» **Work to complete**:
Reproduce exactly the lines below, starting with the line that contains "systemctl restart networking.service" and ending with the last line of the records, both included, and nothing else.

Records to use section start

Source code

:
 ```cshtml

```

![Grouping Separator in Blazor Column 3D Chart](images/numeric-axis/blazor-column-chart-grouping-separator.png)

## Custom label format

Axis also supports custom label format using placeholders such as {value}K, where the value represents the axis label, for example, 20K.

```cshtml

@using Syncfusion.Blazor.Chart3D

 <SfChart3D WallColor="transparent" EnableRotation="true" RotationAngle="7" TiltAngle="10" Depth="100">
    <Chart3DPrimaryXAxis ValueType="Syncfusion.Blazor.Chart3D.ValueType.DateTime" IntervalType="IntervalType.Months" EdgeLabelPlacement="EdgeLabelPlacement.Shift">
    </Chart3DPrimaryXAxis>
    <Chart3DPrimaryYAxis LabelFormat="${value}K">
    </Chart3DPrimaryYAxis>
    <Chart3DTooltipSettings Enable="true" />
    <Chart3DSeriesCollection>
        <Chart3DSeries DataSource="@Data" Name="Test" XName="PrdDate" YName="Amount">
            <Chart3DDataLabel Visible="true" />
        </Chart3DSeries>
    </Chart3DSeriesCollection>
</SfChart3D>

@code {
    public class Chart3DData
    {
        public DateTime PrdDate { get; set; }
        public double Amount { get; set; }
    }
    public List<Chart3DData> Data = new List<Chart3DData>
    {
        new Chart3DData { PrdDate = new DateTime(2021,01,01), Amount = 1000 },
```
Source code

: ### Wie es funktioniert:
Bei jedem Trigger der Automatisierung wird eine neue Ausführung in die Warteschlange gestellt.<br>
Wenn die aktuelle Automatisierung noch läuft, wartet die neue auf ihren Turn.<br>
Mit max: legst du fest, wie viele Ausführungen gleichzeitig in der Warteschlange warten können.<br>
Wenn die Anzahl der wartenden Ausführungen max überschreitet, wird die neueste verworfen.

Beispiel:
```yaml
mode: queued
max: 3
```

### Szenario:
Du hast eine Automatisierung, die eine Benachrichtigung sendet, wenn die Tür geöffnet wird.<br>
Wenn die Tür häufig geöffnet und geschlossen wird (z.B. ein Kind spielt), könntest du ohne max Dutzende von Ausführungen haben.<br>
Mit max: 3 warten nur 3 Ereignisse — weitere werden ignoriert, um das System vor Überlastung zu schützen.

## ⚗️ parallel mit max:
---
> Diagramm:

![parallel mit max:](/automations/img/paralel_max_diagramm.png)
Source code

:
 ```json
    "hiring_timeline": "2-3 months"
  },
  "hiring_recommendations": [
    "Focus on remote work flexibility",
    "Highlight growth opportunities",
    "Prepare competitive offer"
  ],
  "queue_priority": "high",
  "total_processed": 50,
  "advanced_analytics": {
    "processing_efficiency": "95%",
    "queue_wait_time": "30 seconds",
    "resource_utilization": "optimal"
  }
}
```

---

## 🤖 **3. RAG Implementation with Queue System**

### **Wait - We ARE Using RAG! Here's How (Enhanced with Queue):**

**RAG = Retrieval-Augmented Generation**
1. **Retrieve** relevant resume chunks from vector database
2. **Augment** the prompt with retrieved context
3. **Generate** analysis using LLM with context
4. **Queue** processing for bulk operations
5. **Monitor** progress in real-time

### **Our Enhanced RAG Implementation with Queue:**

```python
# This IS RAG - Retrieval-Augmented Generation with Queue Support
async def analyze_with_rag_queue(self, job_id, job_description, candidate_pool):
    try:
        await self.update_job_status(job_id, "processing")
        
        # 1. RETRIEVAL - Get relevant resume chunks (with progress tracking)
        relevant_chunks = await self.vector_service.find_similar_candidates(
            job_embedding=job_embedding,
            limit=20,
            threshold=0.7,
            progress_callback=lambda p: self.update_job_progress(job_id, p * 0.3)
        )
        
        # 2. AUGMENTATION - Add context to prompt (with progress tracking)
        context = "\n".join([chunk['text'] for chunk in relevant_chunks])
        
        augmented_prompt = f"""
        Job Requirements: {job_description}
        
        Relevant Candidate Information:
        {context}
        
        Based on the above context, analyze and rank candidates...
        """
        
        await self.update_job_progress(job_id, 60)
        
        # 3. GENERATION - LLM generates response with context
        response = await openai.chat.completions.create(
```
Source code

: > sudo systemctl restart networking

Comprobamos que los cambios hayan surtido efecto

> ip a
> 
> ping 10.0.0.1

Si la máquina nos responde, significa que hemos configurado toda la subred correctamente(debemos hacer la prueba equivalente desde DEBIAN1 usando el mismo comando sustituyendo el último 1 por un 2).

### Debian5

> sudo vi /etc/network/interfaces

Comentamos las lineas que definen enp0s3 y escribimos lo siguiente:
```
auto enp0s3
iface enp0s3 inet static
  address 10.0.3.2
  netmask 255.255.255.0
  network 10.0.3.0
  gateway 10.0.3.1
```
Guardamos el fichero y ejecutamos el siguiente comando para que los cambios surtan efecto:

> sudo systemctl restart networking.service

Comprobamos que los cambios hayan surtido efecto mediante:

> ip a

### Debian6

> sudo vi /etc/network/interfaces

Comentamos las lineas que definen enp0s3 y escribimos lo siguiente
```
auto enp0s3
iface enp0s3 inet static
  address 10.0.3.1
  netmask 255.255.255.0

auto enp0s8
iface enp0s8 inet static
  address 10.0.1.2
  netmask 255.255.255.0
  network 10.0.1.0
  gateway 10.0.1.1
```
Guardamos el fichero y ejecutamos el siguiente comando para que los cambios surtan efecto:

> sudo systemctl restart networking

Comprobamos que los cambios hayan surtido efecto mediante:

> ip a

Records to use section end

» **Response area**:
> sudo systemctl restart networking.service

Comprobamos que los cambios hayan surtido efecto mediante:

> ip a

### Debian6

> sudo vi /etc/network/interfaces

Comentamos las lineas que definen enp0s3 y escribimos lo siguiente
```
auto enp0s3
iface enp0s3 inet static
  address 10.0.3.1
  netmask 255.255.255.0

auto enp0s8
iface enp0s8 inet static
  address 10.0.1.2
  netmask 255.255.255.0
  network 10.0.1.0
  gateway 10.0.1.1
```
Guardamos el fichero y ejecutamos el siguiente comando para que los cambios surtan efecto:

> sudo systemctl restart networking

Comprobamos que los cambios hayan surtido efecto mediante:

> ip a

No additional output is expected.